Texte fourni:

Après la mort la semaine écoulée en Libye de trois sous-officiers français - dans la chute accidentelle de l'hélicoptère les transportant selon la version officielle des autorités françaises, abattu par un tir de missile selon celle donnée par le porte-parole de la milice libyenne qui en a revendiqué la destruction -, Paris a dû enfin reconnaître la présence dans ce pays d'un contingent de ses forces spéciales.

Les autorités françaises auraient probablement continué à nier tout engagement militaire de leur pays en Libye n'eût été cet incident qui a coûté la vie à trois sous-officiers de leurs forces spéciales. Cela pour la raison qu'elles avaient conscience qu'elles l'ont décidé en contradiction de leur position officielle sur le dossier libyen qui est que la France n'interviendrait militairement en Libye qu'à la demande de l'autorité légale du pays, en l'occurrence le gouvernement d'unité nationale de Tripoli bénéficiant de la reconnaissance de l'ensemble de la communauté internationale et dans le cadre d'une opération dont l'armée française n'en serait pas l'unique acteur.

Enregistrements:

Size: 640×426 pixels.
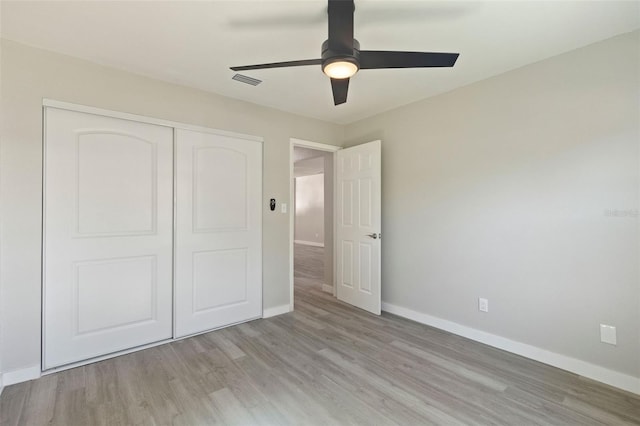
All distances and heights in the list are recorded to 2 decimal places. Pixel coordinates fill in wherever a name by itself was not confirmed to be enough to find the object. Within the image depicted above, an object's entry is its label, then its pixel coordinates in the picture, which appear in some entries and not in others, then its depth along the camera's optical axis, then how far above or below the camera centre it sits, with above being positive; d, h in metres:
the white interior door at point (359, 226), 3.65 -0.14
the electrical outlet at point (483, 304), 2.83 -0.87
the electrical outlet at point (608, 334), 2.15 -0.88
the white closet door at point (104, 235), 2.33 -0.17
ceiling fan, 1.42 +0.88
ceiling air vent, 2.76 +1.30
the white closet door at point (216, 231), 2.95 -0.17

* * *

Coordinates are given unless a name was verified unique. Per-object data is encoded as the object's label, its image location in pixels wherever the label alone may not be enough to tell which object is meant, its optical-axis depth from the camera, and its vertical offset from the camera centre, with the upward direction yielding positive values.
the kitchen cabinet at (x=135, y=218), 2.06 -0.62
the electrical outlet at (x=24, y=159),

Consignes:
1. Recopiez à l'identique le passage du texte sur l'engagement militaire français en Libye qui s'ouvre sur les mots contenant « Après la mort » et se termine par « ses forces spéciales. ».
2. Poursuivez le texte sur la présence des forces spéciales françaises en Libye à partir de sa dernière phrase.

Réponses:
1.
Après la mort la semaine écoulée en Libye de trois sous-officiers français - dans la chute accidentelle de l'hélicoptère les transportant selon la version officielle des autorités françaises, abattu par un tir de missile selon celle donnée par le porte-parole de la milice libyenne qui en a revendiqué la destruction -, Paris a dû enfin reconnaître la présence dans ce pays d'un contingent de ses forces spéciales.

2.
Désormais, l'on sait que la France a été dans le mensonge officiel, parce qu'elle n'a pas attendu pour intervenir en Libye que le gouvernement légal de ce pays lui fasse appel et que plus est le contingent de ses forces spéciales qui s'y trouve opère pour le compte des forces du général Haftar qui ne reconnaît pas l'autorité de ce gouvernement. Paris a beau invoquer la gravité de la menace terroriste pour la sécurité nationale française que représente l'implantation de l'Etat islamique en Libye, que la contribution de ses soldats se limite à réunir une information précise sur les capacités et les agissements de cette organisation, il ne lui est pas possible de contredire l'accusation que la France a agi sans tenir compte de la souveraineté de l'Etat libyen dont elle a pourtant soutenu la formation et reconnu la légalité et au mépris de la légalité internationale

La France n'est pas la seule puissance occidentale à piétiner la légalité internationale sous prétexte de la lutte contre le terrorisme. Les Etats-Unis et la Grande-Bretagne s'y adonnent eux aussi allègrement. Le prétexte de la lutte antiterrorisme recouvre et masque en fait les véritables objectifs des opérations militaires qui sont menées par les puissances qui l'invoquent.

Pour ce qui est de la France, il apparaît dans l'affaire libyenne que Hollande et les socialistes qui n'ont eu de cesse de dénoncer l'illégalité de l'intervention militaire occidentale dans ce pays et à laquelle sous l'autorité de Nicolas Sarkozy la France a pris une part décisive, n'ont pas tiré le bon enseignement des conséquences catastrophiques qu'elle a eues pour la Libye, mais aussi pour les régions méditerranéenne et sahélienne ainsi que pour la France et l'ensemble de l'Union européenne.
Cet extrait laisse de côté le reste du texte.